━━ Data in this exercise ━━

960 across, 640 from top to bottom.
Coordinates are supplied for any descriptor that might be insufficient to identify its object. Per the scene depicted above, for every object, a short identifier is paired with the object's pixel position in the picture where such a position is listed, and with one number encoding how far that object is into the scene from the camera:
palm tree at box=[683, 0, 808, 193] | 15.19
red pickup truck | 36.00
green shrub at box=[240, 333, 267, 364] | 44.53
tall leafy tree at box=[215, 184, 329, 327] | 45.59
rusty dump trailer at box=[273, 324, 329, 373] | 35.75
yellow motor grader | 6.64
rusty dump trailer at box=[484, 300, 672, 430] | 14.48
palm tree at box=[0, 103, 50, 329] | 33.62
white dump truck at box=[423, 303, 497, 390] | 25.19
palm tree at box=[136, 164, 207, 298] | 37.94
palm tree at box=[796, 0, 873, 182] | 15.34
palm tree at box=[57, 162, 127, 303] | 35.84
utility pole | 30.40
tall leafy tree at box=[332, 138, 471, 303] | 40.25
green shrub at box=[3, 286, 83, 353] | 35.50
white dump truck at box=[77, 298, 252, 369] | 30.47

━━━
━━ Data in this exercise ━━

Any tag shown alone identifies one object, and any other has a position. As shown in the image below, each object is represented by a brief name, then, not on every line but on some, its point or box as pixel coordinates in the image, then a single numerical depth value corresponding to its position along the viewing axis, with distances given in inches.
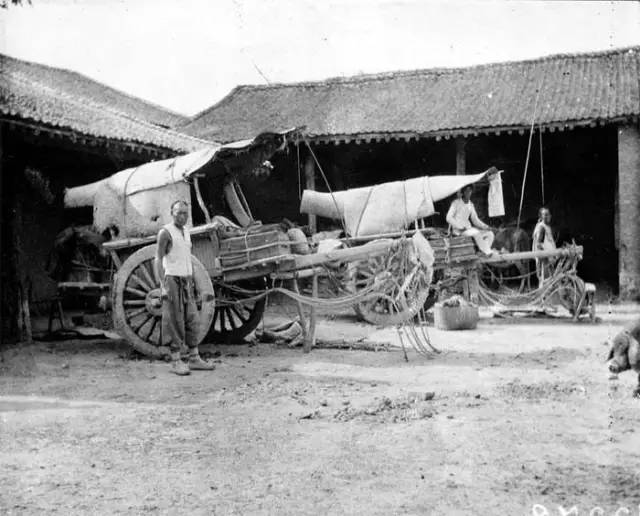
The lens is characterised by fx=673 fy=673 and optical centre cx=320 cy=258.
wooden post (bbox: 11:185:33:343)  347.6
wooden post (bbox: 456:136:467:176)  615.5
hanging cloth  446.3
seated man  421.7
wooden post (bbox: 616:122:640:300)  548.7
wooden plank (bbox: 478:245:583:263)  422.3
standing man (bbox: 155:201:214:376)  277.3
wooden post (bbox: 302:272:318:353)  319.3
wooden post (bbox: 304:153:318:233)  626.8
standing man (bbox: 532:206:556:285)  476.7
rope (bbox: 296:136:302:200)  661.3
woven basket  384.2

━━━

▶ **Assignment**
Set down, exactly as they stand above, the lines starting with the line with "960 across, 640 from top to bottom." and going on through the line with "Coordinates are supplied", and no others.

▶ **Answer for this exercise**
960 across, 640 from top to bottom.
Coordinates are supplied for any descriptor that might be insufficient to identify its object. Per the scene depicted above, for every object, a short identifier is paired with the object's pixel position in the picture where such a position is listed, and with one number encoding how far that object is into the scene from the camera:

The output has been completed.